━━━━━ Records for the task ━━━━━

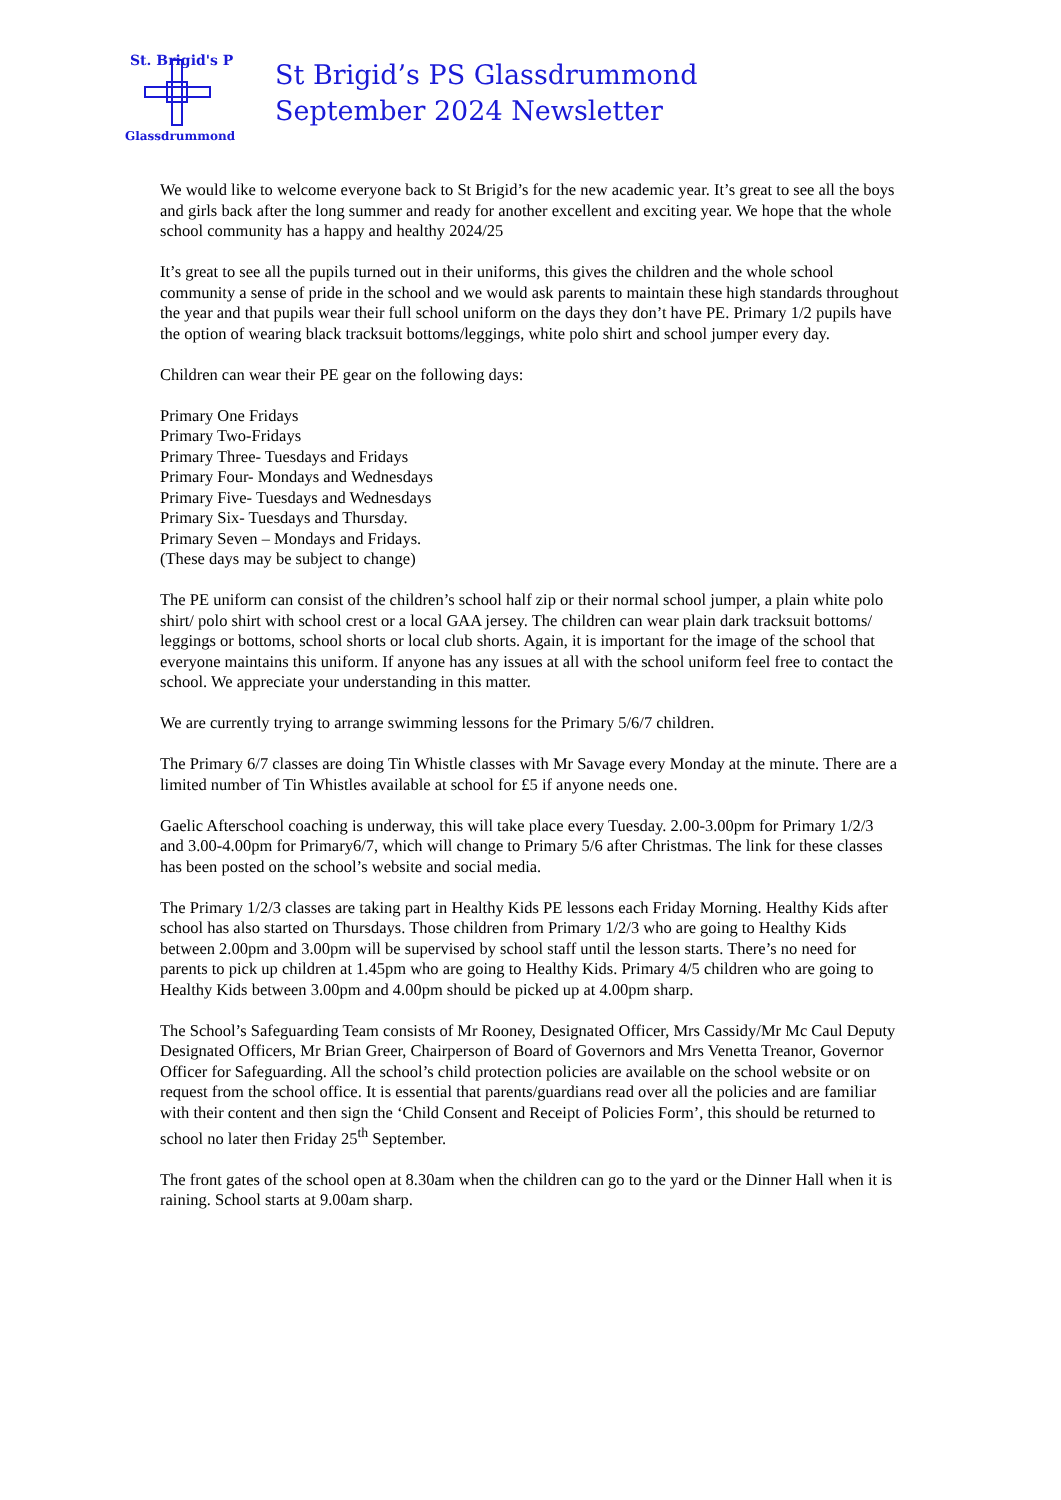St. Brigid's P
Glassdrummond
St Brigid’s PS Glassdrummond
September 2024 Newsletter
We would like to welcome everyone back to St Brigid’s for the new academic year. It’s great to see all the boys and girls back after the long summer and ready for another excellent and exciting year. We hope that the whole school community has a happy and healthy 2024/25
It’s great to see all the pupils turned out in their uniforms, this gives the children and the whole school community a sense of pride in the school and we would ask parents to maintain these high standards throughout the year and that pupils wear their full school uniform on the days they don’t have PE. Primary 1/2 pupils have the option of wearing black tracksuit bottoms/leggings, white polo shirt and school jumper every day.
Children can wear their PE gear on the following days:
Primary One Fridays
Primary Two-Fridays
Primary Three- Tuesdays and Fridays
Primary Four- Mondays and Wednesdays
Primary Five- Tuesdays and Wednesdays
Primary Six- Tuesdays and Thursday.
Primary Seven – Mondays and Fridays.
(These days may be subject to change)
The PE uniform can consist of the children’s school half zip or their normal school jumper, a plain white polo shirt/ polo shirt with school crest or a local GAA jersey. The children can wear plain dark tracksuit bottoms/ leggings or bottoms, school shorts or local club shorts. Again, it is important for the image of the school that everyone maintains this uniform. If anyone has any issues at all with the school uniform feel free to contact the school. We appreciate your understanding in this matter.
We are currently trying to arrange swimming lessons for the Primary 5/6/7 children.
The Primary 6/7 classes are doing Tin Whistle classes with Mr Savage every Monday at the minute. There are a limited number of Tin Whistles available at school for £5 if anyone needs one.
Gaelic Afterschool coaching is underway, this will take place every Tuesday. 2.00-3.00pm for Primary 1/2/3 and 3.00-4.00pm for Primary6/7, which will change to Primary 5/6 after Christmas. The link for these classes has been posted on the school’s website and social media.
The Primary 1/2/3 classes are taking part in Healthy Kids PE lessons each Friday Morning. Healthy Kids after school has also started on Thursdays. Those children from Primary 1/2/3 who are going to Healthy Kids between 2.00pm and 3.00pm will be supervised by school staff until the lesson starts. There’s no need for parents to pick up children at 1.45pm who are going to Healthy Kids. Primary 4/5 children who are going to Healthy Kids between 3.00pm and 4.00pm should be picked up at 4.00pm sharp.
The School’s Safeguarding Team consists of Mr Rooney, Designated Officer, Mrs Cassidy/Mr Mc Caul Deputy Designated Officers, Mr Brian Greer, Chairperson of Board of Governors and Mrs Venetta Treanor, Governor Officer for Safeguarding. All the school’s child protection policies are available on the school website or on request from the school office. It is essential that parents/guardians read over all the policies and are familiar with their content and then sign the ‘Child Consent and Receipt of Policies Form’, this should be returned to school no later then Friday 25<sup>th</sup> September.
The front gates of the school open at 8.30am when the children can go to the yard or the Dinner Hall when it is raining. School starts at 9.00am sharp.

━━━━━

Look through the material above for the string "Glassdrummond" and copy each line that has it.

- [Final answer]:
Glassdrummond
St Brigid’s PS Glassdrummond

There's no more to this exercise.